If you don't have the secondary system that's needed for this, you should be
able to find a responsible tech to help you with the method described below
for a reasonable price. (An alternate method is to get a new drive, set
the old one aside, install XP to the new drive, set up for recovery, attach
the old drive as secondary and then proceed).

Beyond that, data recovery houses should be able to get most or all of the
data back, and give it to you on DVD. They have specialised and expensive
hardware that can do an extremely good job of recovery.

They will generally give you estimates of what they think they can get back
and how much it will cost. Costs are based on amount of data and urgency
(faster service costs more). The lowest bill I have seen was just under
CDN$1000.

So, here is the general method:

Remove the drive and attach it to another XP system that has more than
enough drive space to contain recovered files. Sometimes it's most
reliable to attach to internal cabling rather than USB cases or adapters,
plus you will get better performance. Some recovery software has
difficulty with drives attached by USB.

If you attach the drive to a cable that has another drive on it, you may
have to play with the jumpers on both drives to get it recognised; for
simplicity you might disconnect the optical drive if it's the only thing on
the 2nd IDE channel and attach the drive to be recovered, there.
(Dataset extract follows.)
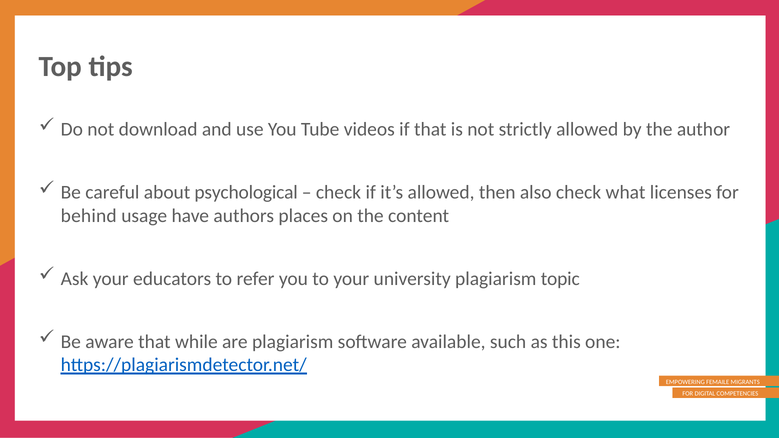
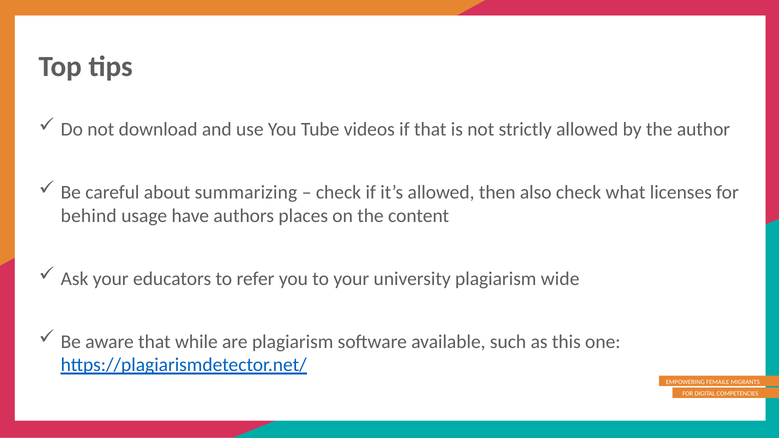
psychological: psychological -> summarizing
topic: topic -> wide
Ensure that System restore is not monitoring the drive to be recovered - you
must prevent anything from writing to it.

Install recovery software, and allow it to examine the disk. This can
take some time, and all you can do is be patient. Most recovery software
comes with a demo mode, so you can see what it thinks it can recover (and
possibly recover small files) before committing to purchase. I use
R-Studio, which is somewhere around $50. If the results look promising,
you can save the scanned list, pay the fee, enter the unlock code you get in
email, and just keep going.

Again, this can take time. Expect it to take hours, possibly a day or more
depending on the size of the drive. It isnt' exciting to watch. You
might want to try limiting the recovery to just a particular type of file
(for example *.jpg) to get a faster smaller and more specific result.

Once the recovery is complete, you can disconnect the drive, put the optical
disk back in place, and burn the recovered files to CD or DVD. Make sure
that the files can be opened on another system, and make more than one copy.